The DVD also has two marvelous special features, “Game Maker: Suzanne Collins and The Hunger Games Phenomenon” and “The World is Watching: Making The Hunger Games.” The first one isn’t very long, but it looks at the adaptation process, using interviews with the publisher, the producers, teachers, and teen readers to show how special the book is.
“The World is Watching: Making The Hunger Games” is a feature-length documentary that examines every facet of making the film, from the adaptation process to the finished print, featuring extensive interviews with the director, the producer, the cast, and the technicians. Most of the time I don’t really find “making of” documentaries to be very enlightening, but this one, because of the length, the depth, the access to all of the movie makers, is truly remarkable and so entertaining in itself that it makes a great evening’s entertainment.
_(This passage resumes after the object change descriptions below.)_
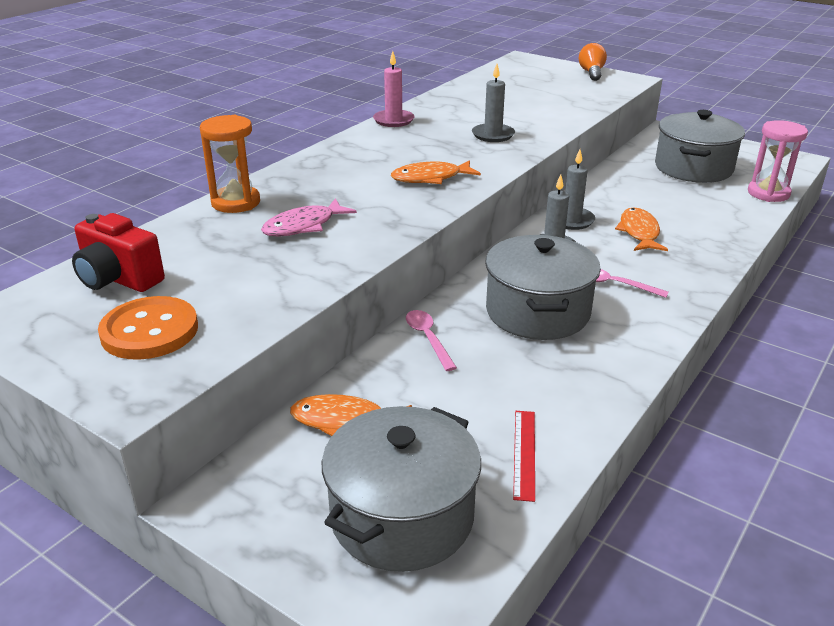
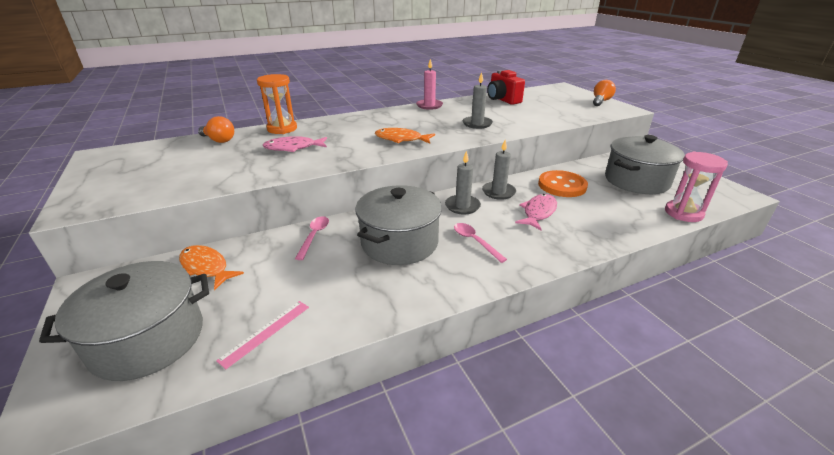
camera: 30 degrees right, 0 degrees up
red camera [72,213,165,292] -> red camera moved to [487,70,525,105]
orange button [98,296,198,360] -> orange button moved to [538,170,588,197]
red ruler [513,411,535,502] -> pink ruler [216,301,309,369]
orange fish [615,208,668,251] -> pink fish [515,194,557,230]
none -> orange light bulb [198,116,234,143]

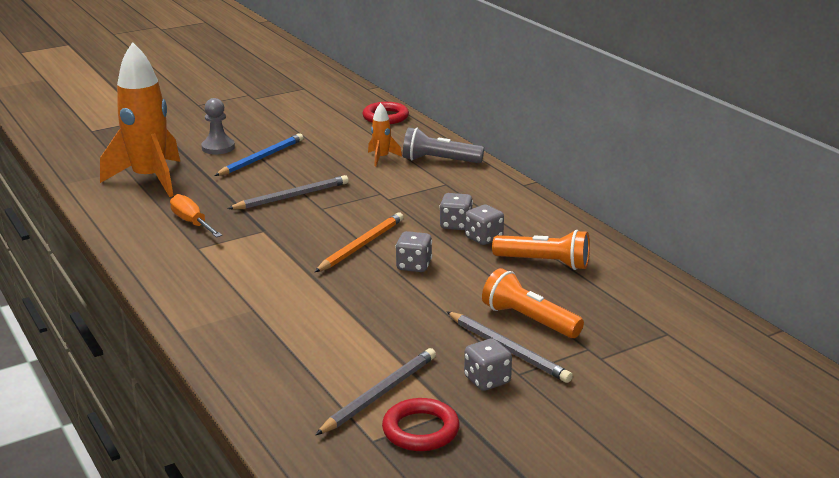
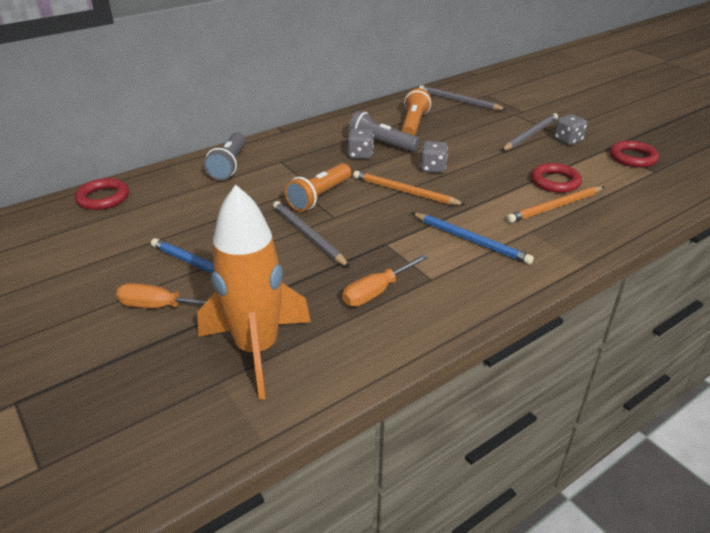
camera: 95 degrees left, 10 degrees up
grey pawn [201,98,235,154] -> orange screwdriver [116,283,206,308]
grey pencil [316,348,436,435] -> grey pencil moved to [419,85,507,110]
orange rocket [368,103,402,166] -> none
grey dice [465,205,504,245] -> grey flashlight [348,111,420,152]
orange flashlight [482,268,584,338] -> orange flashlight moved to [284,163,351,212]
none -> blue pencil [412,213,534,265]
none -> orange pencil [506,186,604,223]
none -> red ring [531,163,582,193]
When Nina Jacobson, Jon Kilik, and Gary Ross first got to work on this project, I don’t think any fan of the book would have believed that a film could do such a fine novel justice, let alone actually improve on it in creating a new work of art, but these three, along with their cast and technical collaborators have succeeded. Gary Ross deserves most of the credit for his work on the script and his powerful vision as a director, but truly this group works in harmony.
And the vision is so strong that it makes The Hunger Games a film that can be enjoyed over and over again, and probably makes it an instant classic.